Такие казематы и тюрьмами в прямом смысле-то не были, скорее близнецами некогда славного на весь СССР днепропетровского спецучереждения, в котором не так уж и давно не по своей воле принимали инъекции психотропных препаратов и серы украинские националисты, признанные советской властью психиатрическими больными. Но подобные аналогии СБ Романа Шалая не смущали. Он был настоящий государственник и любил доводить дело до конца. Особо стойких противников режима грузили в крытые машины (аналоги которых в истории обнаруживались без особых усилий), и приходили в себя вольнодумцы и болтуны уже за рядами колючей проволоки и минными полями.

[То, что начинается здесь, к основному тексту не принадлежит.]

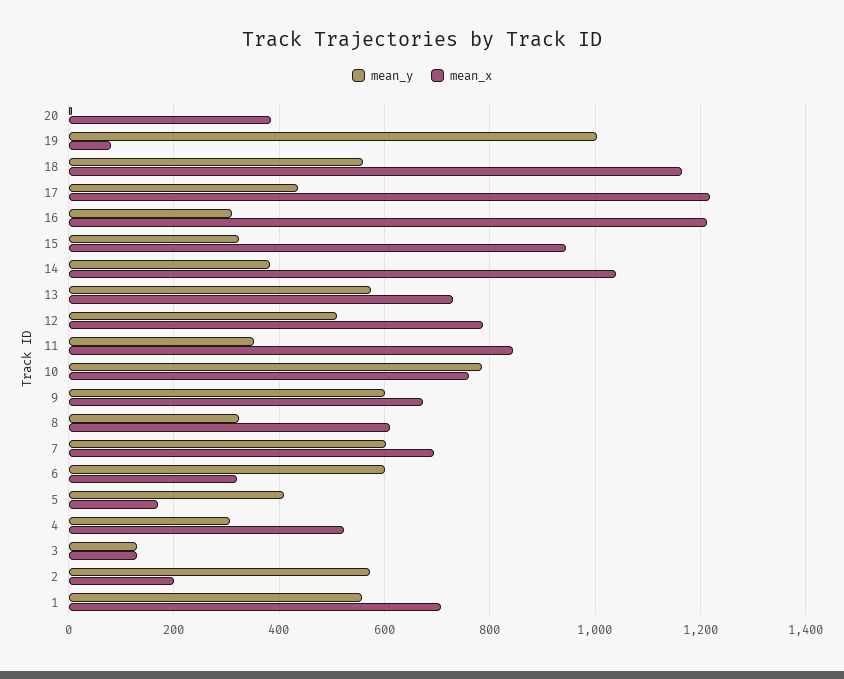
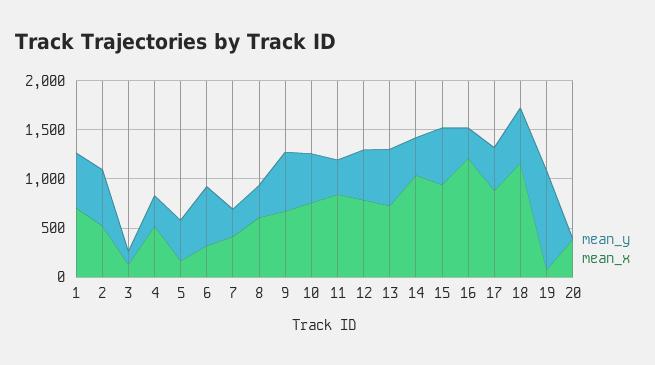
mean_x, 17: 1220 -> 900
mean_y, 15: 320 -> 600
mean_y, 10: 780 -> 500
mean_y, 7: 600 -> 300
mean_x, 7: 700 -> 400
mean_x, 2: 200 -> 500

Ничья Земля лечила от политической психопатии дешево и надежно. Процент выживших за первые три дня был настолько низким, что оставшиеся в живых серьезно задумывались над тем, была ли хоть какая-то польза от их гражданской позиции, или лучше было бы помолчать.

Бородатый краснел лицом, косился на дверь красноватым от недосыпа глазом и шепотом матерился, через раз крестя рот. Михаила вовсе не привлекала возможность выслушивать попутчика до утра, но нежное куриное мясо да чуть морщинистые бочковые помидоры, испускающие запах настоящих трав и специй, обязывали.

Заговорил мужик только тогда, когда они, прикончив и съестное, и водку, улеглись и потушили потолочный плафон. Поезд стучал колесами по стыкам, раскачивался вагон, на столике позвякивали стаканы, а из-под двери тянуло пыльным холодком, разбавлявшим спиртной дух в тесной каморке купе.